Page 26 - Тихий Дон
P. 26
Дошло и до ушей Пантелея Прокофьевича. Как-то в воскресенье пошел он к Мохову в
лавку. Народу — не дотолпишься. Вошел — будто раздались, заулыбались. Протиснулся к
прилавку, где отпускали мануфактуру. Товар ему взялся отпускать сам хозяин, Сергей
Платонович.
— Что-то тебя давненько не видать, Прокофьич?
— Делишки все. Неуправка в хозяйстве.
— Что так? Сыны вон какие, а неуправка.
— Что ж сыны-то: Петра в лагеря проводил, двое с Гришкой и ворочаем.
Сергей Платонович надвое развалил крутую гнедоватую бородку, многозначительно
скосил глаза на толпившихся казаков.
— Да, голубчик, ты что же это примолчался-то?
— А что?
— Как что? Сына задумал женить, а сам ни гугу.
— Какого сына?
— Григорий у тебя ведь неженатый.
— Покедова ишо не собирался женить.
— А я слышал, будто в снохи берешь… Степана Астахова Аксинью.
— Я? От живого мужа… Да ты что ж, Платоныч, навроде смеешься? А?
— Какой смех! Слышал от людей.
Пантелей Прокофьевич разгладил на прилавке развернутую штуку материи и, круто
повернувшись, захромал к выходу. Он направился прямо домой. Шел, по-бычьи угнув
голову, сжимая связку жилистых пальцев в кулак; заметней припадал на хромую ногу.

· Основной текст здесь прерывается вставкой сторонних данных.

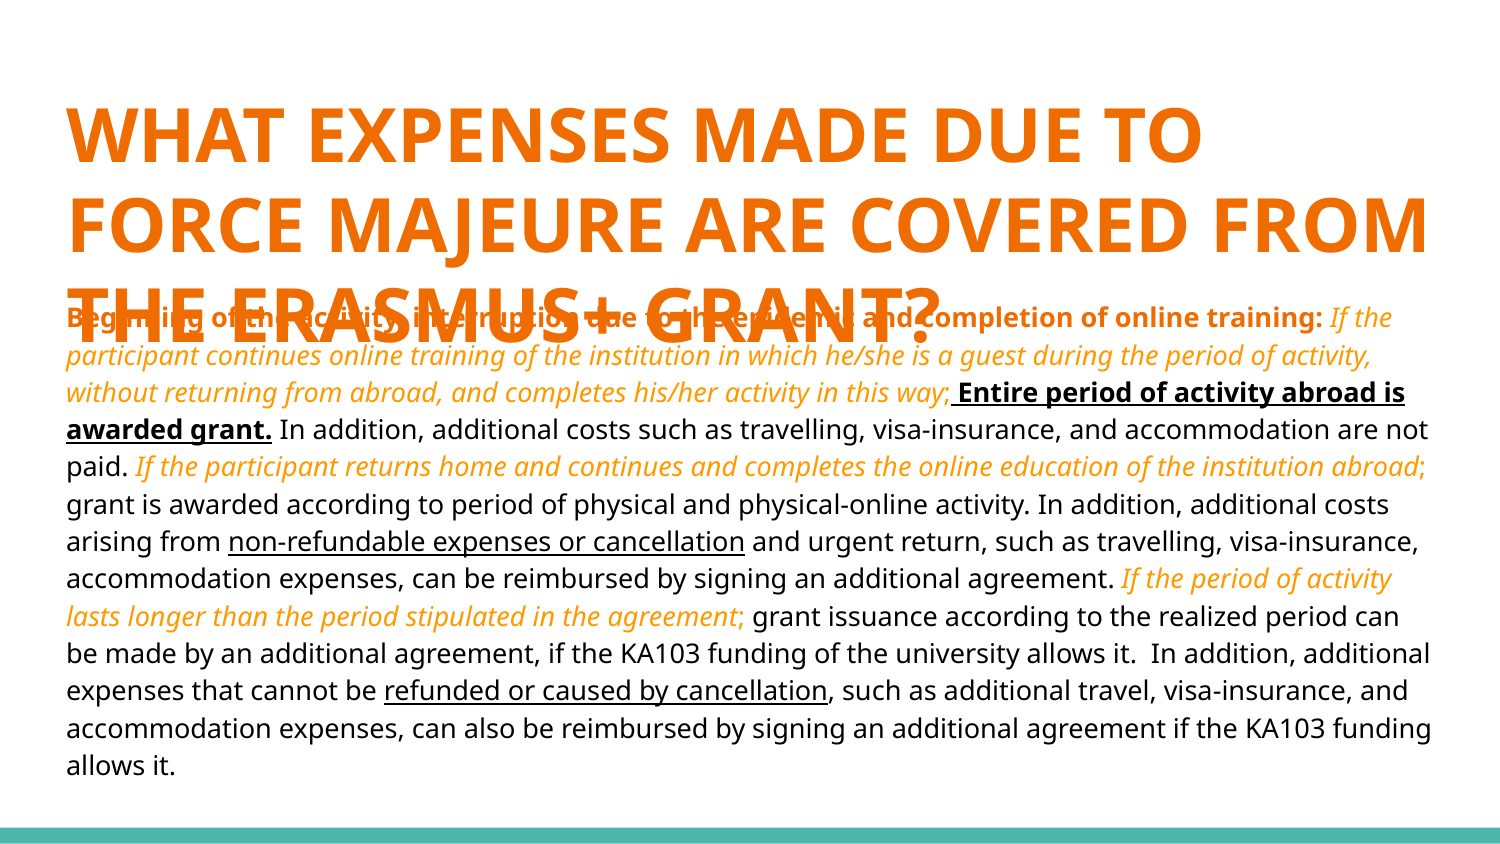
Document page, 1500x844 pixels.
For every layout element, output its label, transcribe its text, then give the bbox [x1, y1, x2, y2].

title WHAT EXPENSES MADE DUE TO FORCE MAJEURE ARE COVERED FROM THE ERASMUS+ GRANT? [51, 72, 1449, 280]
list Beginning of the activity, interruption due to the epidemic and completion of online training: If the participant continues online training of the institution in which he/she is a guest during the period of activity, without returning from abroad, and completes his/her activity in this way; Entire period of activity abroad is awarded grant. In addition, additional costs such as travelling, visa-insurance, and accommodation are not paid. If the participant returns home and continues and completes the online education of the institution abroad; grant is awarded according to period of physical and physical-online activity. In addition, additional costs arising from non-refundable expenses or cancellation and urgent return, such as travelling, visa-insurance, accommodation expenses, can be reimbursed by signing an additional agreement. If the period of activity lasts longer than the period stipulated in the agreement; grant issuance according to the realized period can be made by an additional agreement, if the KA103 funding of the university allows it. In addition, additional expenses that cannot be refunded or caused by cancellation, such as additional travel, visa-insurance, and accommodation expenses, can also be reimbursed by signing an additional agreement if the KA103 funding allows it. [51, 280, 1449, 807]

Минуя астаховский двор, глянул через плетень: Аксинья, нарядная, помолодевшая,
покачиваясь в бедрах, шла в курень с порожним ведром.
— Эй, погоди-ка!..
Пантелей Прокофьевич чертом попер в калитку. Аксинья стала, поджидая его. Вошли в
курень. Чисто выметенный земляной пол присыпан красноватым песком, в переднем углу на
лавке вынутые из печи пироги. Из горницы пахнет слежалой одеждой и почему-то —
анисовыми яблоками.
Под ноги Пантелею Прокофьевичу подошел было поластиться рябой большеголовый
кот. Сгорбил спину и дружески толкнулся о сапог. Пантелей Прокофьевич шваркнул его об
лавку и, глядя Аксинье в брови, крикнул:
— Ты что ж это?.. А? Не остыл мужьин след, а ты уж хвост набок! Гришке я кровь
спущу за это самое, а Степану твоему пропишу!.. Пущай знает!.. Ишь ты, курва, мало тебя
били… Чтоб с нонешнего дня и ноги твоей на моем базу не ступало. Шашлы заводить с
парнем, а Степан придет да мне же…
Аксинья, сузив глаза, слушала. И вдруг бесстыдно мотнула подолом, обдала Пантелея
Прокофьевича запахом бабьих юбок и грудью пошла на него, кривляясь и скаля зубы.
— Ты что мне, свекор? А? Свекор?.. Ты что меня учишь! Иди свою толстозадую учи!
На своем базу распоряжайся!.. Я тебя, дьявола хромого, культяпого, в упор не вижу!.. Иди
отсель, не спужаешь!
— Погоди, дура!
— Нечего годить, тебе не родить!.. Ступай, откель пришел! А Гришку твоего, захочу —
с костями съем и ответа держать не буду!.. Вот на! Выкуси! Ну, люб мне Гришка. Ну?
Вдаришь, что ль?.. Мужу пропишешь?.. Пиши хучь наказному атаману, а Гришка мой! Мой!
Мой! Владаю им и буду владать!..
Аксинья напирала на оробевшего Пантелея Прокофьевича грудью (билась она под
узкой кофточкой, как стрепет в силке), жгла его полымем черных глаз, сыпала слова — одно
другого страшней и бесстыжей. Пантелей Прокофьевич, подрагивая бровями, отступал к
выходу, нащупал поставленный в углу костыль и, махая рукой, задом отворил дверь.
Аксинья вытесняла его из сенцев, задыхаясь, выкрикивала, бесновалась:
— За всю жизнь за горькую отлюблю!.. А там хучь убейте! Мой Гришка! Мой!